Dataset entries
---*---
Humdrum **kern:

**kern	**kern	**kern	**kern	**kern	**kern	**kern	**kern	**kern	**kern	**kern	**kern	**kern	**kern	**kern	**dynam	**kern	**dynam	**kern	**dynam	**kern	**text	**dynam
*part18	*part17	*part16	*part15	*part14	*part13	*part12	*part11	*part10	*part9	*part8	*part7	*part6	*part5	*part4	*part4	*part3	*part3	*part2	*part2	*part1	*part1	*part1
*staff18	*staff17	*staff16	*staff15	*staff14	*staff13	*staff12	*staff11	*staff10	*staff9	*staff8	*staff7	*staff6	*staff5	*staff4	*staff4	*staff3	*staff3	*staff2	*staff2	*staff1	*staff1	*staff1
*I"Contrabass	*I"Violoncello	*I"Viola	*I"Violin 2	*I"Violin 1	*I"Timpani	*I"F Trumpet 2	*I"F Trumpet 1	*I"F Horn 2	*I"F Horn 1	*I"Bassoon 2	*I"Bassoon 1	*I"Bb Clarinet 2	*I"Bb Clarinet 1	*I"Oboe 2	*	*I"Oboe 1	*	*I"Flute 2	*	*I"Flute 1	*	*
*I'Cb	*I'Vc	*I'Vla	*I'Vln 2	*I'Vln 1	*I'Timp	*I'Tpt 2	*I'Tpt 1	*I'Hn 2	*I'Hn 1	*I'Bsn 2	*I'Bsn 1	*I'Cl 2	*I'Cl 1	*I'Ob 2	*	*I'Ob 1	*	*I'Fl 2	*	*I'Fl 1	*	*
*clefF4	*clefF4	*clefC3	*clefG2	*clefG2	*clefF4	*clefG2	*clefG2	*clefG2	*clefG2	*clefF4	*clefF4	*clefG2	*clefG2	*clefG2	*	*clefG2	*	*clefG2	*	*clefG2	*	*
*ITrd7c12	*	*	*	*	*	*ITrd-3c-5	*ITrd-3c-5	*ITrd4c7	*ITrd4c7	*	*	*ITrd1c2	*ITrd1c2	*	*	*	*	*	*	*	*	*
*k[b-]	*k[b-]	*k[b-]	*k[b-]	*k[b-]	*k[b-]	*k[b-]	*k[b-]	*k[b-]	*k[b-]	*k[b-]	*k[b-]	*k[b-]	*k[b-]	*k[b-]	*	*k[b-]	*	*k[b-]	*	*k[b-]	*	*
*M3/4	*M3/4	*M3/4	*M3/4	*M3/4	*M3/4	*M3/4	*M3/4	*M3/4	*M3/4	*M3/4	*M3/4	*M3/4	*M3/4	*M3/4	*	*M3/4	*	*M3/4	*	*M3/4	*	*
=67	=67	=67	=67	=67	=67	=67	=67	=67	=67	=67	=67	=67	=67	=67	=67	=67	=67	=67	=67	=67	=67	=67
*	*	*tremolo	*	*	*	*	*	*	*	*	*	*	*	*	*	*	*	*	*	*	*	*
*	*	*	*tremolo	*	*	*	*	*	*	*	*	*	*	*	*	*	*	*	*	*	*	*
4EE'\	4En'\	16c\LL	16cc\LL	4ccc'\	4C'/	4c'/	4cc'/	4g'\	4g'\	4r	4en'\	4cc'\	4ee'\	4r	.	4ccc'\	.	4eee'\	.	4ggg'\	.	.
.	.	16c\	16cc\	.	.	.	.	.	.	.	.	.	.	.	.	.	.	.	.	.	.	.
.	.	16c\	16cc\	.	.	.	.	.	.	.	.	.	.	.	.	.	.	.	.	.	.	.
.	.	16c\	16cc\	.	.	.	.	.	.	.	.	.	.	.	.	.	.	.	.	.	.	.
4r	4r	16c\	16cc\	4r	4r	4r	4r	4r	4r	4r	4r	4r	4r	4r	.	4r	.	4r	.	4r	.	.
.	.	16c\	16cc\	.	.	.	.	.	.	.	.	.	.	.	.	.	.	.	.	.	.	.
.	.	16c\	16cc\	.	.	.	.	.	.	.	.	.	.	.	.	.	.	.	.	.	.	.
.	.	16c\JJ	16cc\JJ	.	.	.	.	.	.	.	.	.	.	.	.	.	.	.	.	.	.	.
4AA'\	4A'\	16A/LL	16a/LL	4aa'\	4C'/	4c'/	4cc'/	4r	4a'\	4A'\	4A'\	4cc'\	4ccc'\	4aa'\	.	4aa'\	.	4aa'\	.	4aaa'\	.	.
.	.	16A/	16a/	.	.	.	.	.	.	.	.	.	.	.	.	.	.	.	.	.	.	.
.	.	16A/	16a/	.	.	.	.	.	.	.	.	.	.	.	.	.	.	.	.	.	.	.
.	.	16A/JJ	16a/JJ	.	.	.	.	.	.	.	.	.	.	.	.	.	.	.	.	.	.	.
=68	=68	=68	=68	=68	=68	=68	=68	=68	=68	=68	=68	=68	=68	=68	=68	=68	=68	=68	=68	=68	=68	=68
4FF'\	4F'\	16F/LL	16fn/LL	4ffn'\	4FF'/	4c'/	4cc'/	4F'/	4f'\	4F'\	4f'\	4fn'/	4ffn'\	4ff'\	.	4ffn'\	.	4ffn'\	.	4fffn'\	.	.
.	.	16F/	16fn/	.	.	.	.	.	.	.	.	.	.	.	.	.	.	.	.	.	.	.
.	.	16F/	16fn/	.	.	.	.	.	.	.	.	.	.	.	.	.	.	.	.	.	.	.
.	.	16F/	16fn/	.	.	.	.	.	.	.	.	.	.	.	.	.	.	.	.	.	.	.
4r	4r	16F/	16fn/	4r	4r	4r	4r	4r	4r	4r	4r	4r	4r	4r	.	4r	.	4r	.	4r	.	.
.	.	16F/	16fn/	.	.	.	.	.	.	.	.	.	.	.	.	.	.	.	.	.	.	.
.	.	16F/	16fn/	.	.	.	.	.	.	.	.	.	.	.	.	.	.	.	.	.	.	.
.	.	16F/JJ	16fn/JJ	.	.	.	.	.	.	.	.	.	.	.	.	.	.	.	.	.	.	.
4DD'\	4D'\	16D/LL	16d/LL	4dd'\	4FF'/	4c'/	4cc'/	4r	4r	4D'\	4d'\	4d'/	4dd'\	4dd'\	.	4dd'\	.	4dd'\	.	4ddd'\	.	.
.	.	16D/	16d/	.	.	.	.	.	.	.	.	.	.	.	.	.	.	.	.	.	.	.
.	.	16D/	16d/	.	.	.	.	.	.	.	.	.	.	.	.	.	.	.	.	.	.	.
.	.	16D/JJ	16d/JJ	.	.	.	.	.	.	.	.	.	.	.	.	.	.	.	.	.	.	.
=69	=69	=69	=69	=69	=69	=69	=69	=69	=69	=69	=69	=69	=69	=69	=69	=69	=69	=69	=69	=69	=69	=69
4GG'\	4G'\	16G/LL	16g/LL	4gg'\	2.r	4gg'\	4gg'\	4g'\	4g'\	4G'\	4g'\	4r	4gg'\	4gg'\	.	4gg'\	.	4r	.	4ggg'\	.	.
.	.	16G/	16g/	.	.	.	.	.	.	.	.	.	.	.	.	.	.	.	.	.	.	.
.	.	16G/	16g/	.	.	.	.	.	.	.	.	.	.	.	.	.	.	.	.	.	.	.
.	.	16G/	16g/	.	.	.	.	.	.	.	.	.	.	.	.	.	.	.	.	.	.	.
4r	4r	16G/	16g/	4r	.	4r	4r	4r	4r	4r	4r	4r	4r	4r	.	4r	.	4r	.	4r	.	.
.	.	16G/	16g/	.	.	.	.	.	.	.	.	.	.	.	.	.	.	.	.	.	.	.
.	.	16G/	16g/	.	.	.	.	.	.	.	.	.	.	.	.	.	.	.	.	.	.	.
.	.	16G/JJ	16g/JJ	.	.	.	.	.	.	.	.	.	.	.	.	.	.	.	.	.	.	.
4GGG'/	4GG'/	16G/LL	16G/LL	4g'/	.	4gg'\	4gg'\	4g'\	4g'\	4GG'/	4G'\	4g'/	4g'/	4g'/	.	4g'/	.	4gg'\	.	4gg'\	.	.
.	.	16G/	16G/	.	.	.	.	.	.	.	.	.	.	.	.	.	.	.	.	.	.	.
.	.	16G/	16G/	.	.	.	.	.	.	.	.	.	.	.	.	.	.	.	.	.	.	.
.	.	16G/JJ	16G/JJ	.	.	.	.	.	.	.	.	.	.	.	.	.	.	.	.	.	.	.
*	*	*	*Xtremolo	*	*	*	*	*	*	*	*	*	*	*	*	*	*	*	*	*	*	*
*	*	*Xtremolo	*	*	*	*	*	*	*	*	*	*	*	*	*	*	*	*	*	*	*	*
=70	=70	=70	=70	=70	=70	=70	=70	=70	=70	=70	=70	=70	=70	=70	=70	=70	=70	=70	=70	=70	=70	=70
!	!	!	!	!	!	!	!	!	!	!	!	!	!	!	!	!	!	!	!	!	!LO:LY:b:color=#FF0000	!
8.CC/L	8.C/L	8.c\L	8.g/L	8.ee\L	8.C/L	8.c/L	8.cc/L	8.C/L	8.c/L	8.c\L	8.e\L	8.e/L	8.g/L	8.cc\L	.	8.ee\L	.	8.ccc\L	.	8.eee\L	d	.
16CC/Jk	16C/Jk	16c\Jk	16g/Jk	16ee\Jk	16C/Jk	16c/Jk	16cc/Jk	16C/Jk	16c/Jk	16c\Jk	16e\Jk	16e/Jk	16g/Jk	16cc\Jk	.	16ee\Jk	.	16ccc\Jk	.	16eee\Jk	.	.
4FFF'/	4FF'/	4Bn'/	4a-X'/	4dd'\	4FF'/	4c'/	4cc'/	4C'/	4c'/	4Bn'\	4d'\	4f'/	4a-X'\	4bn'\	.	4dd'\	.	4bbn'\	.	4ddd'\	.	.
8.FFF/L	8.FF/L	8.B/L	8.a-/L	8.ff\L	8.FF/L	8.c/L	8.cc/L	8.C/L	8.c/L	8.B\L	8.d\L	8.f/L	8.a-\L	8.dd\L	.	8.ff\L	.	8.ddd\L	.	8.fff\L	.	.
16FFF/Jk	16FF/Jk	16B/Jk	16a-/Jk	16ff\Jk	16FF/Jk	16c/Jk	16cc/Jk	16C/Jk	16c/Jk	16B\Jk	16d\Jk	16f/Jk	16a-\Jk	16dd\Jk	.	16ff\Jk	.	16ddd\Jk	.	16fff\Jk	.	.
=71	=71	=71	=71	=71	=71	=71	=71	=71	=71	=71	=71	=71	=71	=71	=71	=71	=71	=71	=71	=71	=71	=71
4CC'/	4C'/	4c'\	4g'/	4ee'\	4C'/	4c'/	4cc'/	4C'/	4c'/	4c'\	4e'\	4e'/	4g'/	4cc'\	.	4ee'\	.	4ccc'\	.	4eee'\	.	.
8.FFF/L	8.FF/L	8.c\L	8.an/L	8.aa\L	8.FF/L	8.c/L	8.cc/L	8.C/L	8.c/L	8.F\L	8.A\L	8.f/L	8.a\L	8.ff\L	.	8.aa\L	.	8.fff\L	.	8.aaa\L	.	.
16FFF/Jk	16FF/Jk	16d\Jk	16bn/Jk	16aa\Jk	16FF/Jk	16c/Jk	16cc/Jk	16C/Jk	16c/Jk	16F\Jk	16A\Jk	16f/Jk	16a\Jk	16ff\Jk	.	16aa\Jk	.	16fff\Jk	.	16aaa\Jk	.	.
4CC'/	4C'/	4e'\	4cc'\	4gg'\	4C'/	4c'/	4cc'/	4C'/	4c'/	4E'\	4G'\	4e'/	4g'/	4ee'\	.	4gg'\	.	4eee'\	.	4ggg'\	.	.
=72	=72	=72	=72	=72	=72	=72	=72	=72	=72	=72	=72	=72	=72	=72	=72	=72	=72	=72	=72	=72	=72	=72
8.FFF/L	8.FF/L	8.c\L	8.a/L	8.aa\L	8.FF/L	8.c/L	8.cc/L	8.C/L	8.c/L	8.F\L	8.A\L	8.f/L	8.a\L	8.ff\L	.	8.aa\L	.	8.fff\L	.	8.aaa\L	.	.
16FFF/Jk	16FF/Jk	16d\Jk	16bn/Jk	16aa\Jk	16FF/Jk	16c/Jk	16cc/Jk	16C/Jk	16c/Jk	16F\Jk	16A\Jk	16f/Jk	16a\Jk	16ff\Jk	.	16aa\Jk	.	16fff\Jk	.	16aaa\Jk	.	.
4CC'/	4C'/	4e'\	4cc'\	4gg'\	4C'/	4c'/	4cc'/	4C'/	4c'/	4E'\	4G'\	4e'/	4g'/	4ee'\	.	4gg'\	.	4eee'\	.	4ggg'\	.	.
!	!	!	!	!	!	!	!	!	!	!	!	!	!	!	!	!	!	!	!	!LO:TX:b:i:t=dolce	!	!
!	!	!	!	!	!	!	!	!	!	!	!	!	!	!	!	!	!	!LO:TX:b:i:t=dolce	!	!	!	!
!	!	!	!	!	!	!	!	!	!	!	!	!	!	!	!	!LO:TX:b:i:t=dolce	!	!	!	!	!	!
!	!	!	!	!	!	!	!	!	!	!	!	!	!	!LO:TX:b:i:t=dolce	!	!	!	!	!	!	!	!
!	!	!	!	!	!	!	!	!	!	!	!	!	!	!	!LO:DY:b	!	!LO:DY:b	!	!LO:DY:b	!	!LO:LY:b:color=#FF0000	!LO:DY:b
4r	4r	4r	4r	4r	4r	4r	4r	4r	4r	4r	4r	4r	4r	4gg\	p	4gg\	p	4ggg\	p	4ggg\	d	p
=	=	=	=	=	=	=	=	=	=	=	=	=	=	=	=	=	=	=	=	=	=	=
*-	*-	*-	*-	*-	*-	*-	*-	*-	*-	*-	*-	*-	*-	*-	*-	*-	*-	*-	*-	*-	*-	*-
---*---
SHORT PROBLEM
Filter the lines above and copy out each one that contains the string "kern". Matching is case-sensitive.

THE REPLY
Humdrum **kern:
**kern	**kern	**kern	**kern	**kern	**kern	**kern	**kern	**kern	**kern	**kern	**kern	**kern	**kern	**kern	**dynam	**kern	**dynam	**kern	**dynam	**kern	**text	**dynam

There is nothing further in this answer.